Dans le cadre d'une rupture de la distanciation, l’ “Université du Futur en Aquitaine” pourra former, informer et susciter ces débats philosophiques et technologiques, organiser la réponse scientifique et économique, promouvoir l'entreprise, les écoles d'ingénieurs et les laboratoires. Faire tomber les frontières, alors que de vieilles barbes discutent encore des différences entre SHS et TIC, des limites jusqu’ici établies entre vivant et non biologique s'estompent. La naissance de l’intelligence “non biologique”, pas seulement celle qui bât les joueurs de Go ou pose des diagnostics médicaux, trouve aujourd'hui des ouvertures dans l'hybridité, dans la biologie de synthèse, dans l'intrication homme-système, dans l'autonomie d'êtres virtuels et pourtant dont les actes et conséquences d'actes sont bien réels.
Derrière les NBIC, il y a des mutations économiques qui se profilent, avec Google et Apple constructeurs de voitures, fournisseurs de santé, et bientôt peut-être d'implémentation de la pensée.
J'ai vécu les époques où l'on niait la possibilité de la suprématie artificielle sur les jeux d'intelligence alors que le dernier vient de tomber, celle de l'impossibilité du décodage du génome aujourd'hui possible à quelques dollars, de l'hybridité artificielle dans la reproduction de la vie, frontière elle aussi tombée l'an passé, la possibilité des robots amoureux, des voitures autonomes, du terrorisme numérique, etc. La poursuite de l'autisme politique et scientifique n'est plus tenable. Le choc idéologique à négocier d'urgence sera moins douloureux que celui de l'asservissement des peuples ou même de leur disparition au profit des seuls technologues américains, asiatiques, ou pire, religieux.
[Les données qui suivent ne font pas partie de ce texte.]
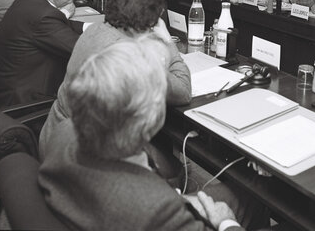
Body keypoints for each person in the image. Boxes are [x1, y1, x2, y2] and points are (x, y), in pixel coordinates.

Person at [39, 39, 268, 231]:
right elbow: (148, 204)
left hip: (99, 207)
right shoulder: (158, 210)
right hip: (137, 209)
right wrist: (226, 222)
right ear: (148, 120)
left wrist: (178, 197)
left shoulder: (63, 132)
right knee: (254, 197)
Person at [39, 0, 192, 156]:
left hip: (55, 136)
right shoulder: (129, 56)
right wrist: (167, 41)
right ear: (153, 17)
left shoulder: (95, 29)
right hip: (80, 156)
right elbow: (184, 92)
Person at [0, 0, 85, 107]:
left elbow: (61, 25)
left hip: (6, 92)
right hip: (27, 104)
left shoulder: (28, 0)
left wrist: (92, 27)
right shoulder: (43, 15)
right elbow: (84, 50)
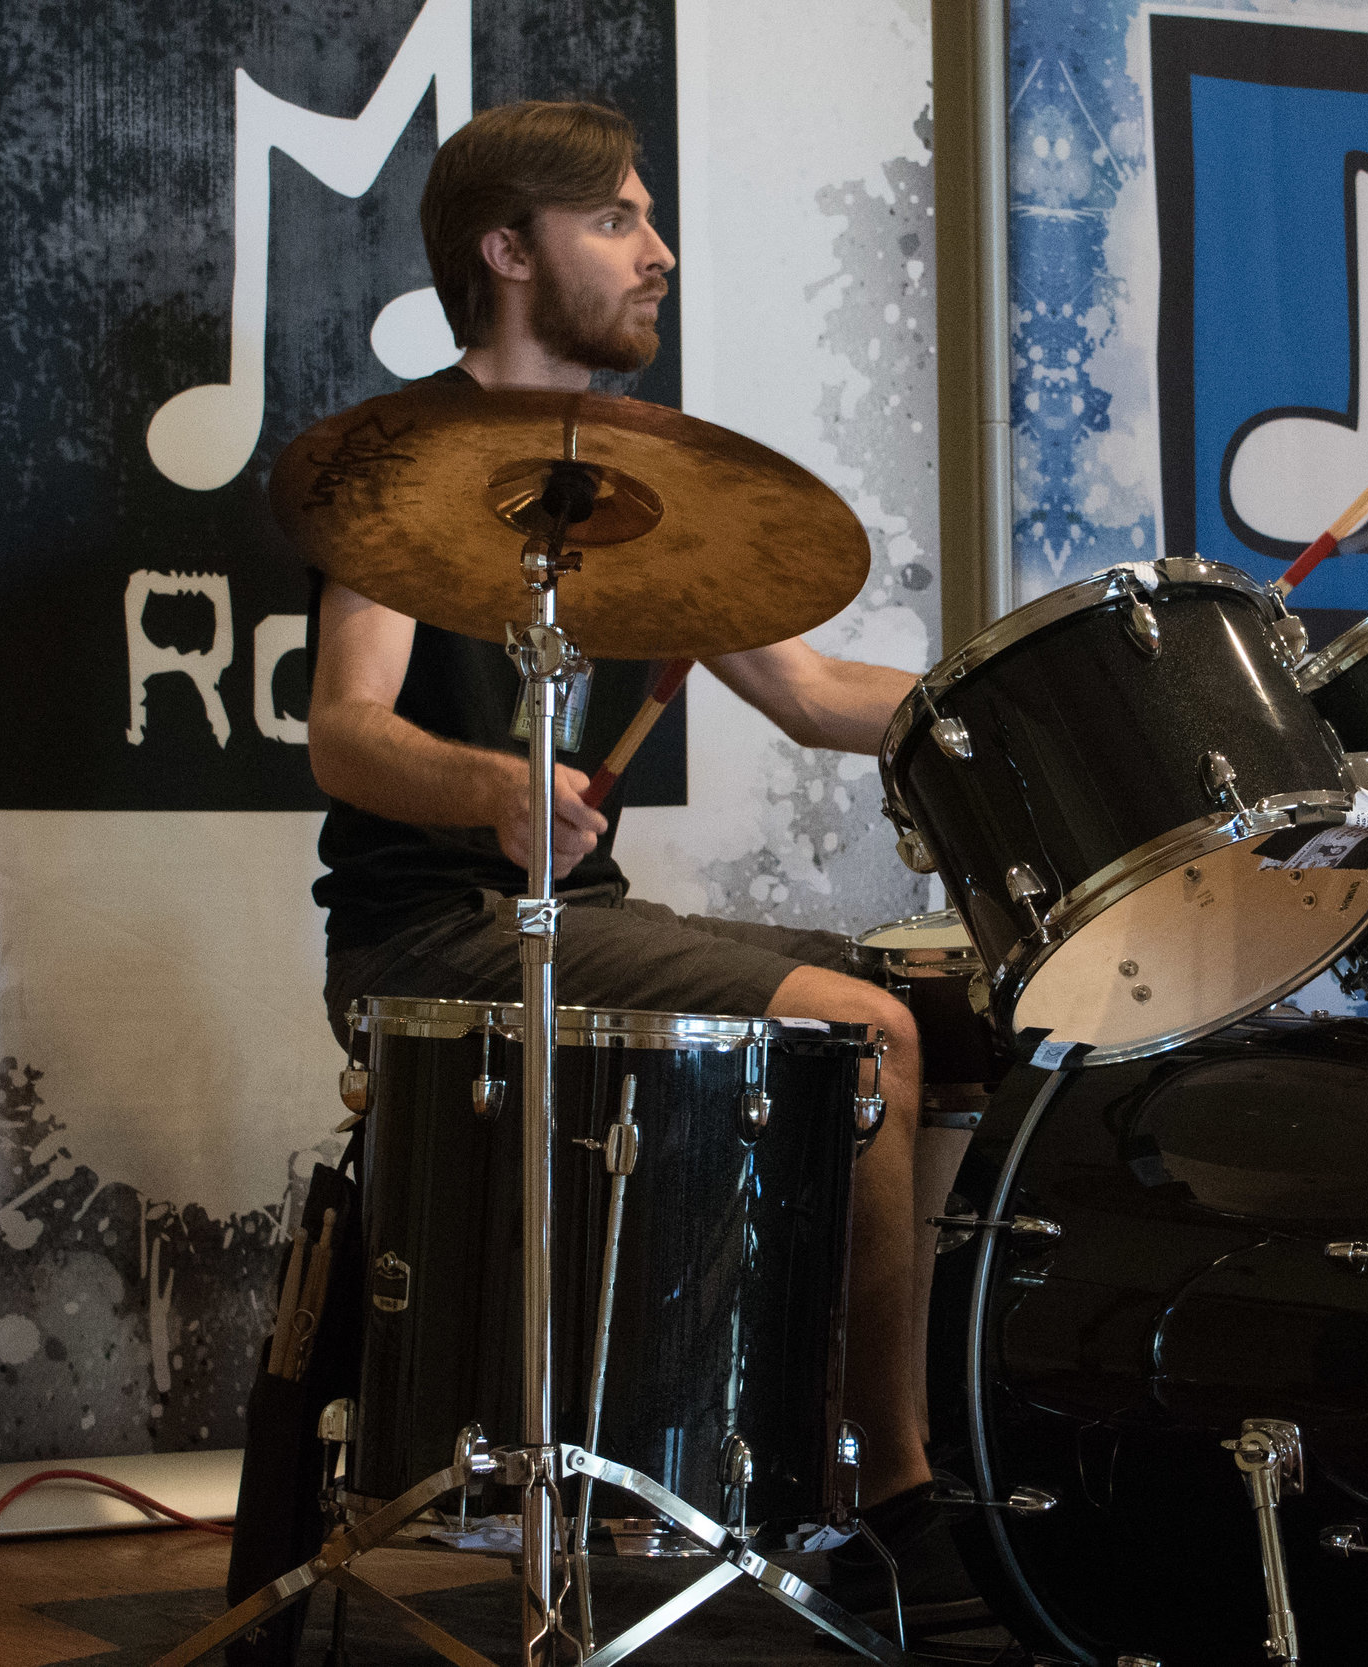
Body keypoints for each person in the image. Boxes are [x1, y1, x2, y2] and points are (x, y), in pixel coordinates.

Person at [300, 100, 970, 1617]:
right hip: (437, 931)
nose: (657, 251)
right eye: (616, 219)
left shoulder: (634, 475)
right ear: (508, 252)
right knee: (866, 1031)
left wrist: (999, 699)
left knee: (934, 1007)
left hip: (579, 912)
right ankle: (893, 1500)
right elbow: (345, 732)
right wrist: (492, 786)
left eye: (650, 217)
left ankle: (838, 1459)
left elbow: (814, 694)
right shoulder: (400, 465)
Face à cette bombe sociale, économique, de civilisation, les positions acquises disparaissent, comme Kodak au profit des téléphones. Ceux qui n’ont pas saisi les opportunités de la compétition universelle du futur numérique sont probablement, sans le savoir, déjà d'un autre siècle.
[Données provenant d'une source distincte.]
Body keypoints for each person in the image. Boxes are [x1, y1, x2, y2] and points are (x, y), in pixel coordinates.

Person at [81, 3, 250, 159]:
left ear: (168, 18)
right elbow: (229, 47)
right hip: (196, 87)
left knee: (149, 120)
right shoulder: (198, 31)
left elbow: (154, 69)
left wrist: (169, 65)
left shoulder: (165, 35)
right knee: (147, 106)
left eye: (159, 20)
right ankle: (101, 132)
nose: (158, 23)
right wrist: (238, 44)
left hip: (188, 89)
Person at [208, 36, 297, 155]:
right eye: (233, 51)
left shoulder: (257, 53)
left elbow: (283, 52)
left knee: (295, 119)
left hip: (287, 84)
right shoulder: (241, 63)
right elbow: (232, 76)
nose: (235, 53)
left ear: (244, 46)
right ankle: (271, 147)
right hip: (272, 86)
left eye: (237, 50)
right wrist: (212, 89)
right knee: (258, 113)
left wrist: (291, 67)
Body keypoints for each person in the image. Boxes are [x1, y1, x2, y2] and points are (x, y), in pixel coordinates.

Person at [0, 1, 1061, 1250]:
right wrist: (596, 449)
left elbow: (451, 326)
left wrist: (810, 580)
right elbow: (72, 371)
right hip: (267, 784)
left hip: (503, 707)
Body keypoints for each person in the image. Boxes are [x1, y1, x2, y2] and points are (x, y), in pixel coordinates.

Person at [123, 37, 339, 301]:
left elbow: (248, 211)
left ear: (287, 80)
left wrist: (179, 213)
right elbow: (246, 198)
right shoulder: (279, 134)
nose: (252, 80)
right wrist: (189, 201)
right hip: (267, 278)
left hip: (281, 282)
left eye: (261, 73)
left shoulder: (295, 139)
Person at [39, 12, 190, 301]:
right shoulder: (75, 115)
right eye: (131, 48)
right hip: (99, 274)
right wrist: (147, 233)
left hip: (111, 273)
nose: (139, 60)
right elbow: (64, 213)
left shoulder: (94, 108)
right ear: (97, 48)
L'Université du Futur, c'est une chance de recoller à l'avenir, de développer les orientations stratégiques et mélangées, scientifiques, culturelles, technologiques, économiques, pour s'inscrire dans le futur en marche. En s'appuyant sur les forces vives de la région, les clusters, les pôles de compétitivité, les lycées, les écoles d'ingénieurs, les universités, sur les étudiants et scientifiques, sur les entreprises et les laboratoires, sur les systèmes de santé, industriel et de défense, sur les associations culturelles et sociétés savantes ... toutes les volontés et les intérêts sont à mobiliser. L'Université du Futur en Aquitaine est l'opportunité de donner à la région la dimension de leader dans la compétition européenne pour son avenir, son indépendance et le pleine réalisation des ses citoyens pour une vie qui, que l'on le veuille ou non, sera numérique.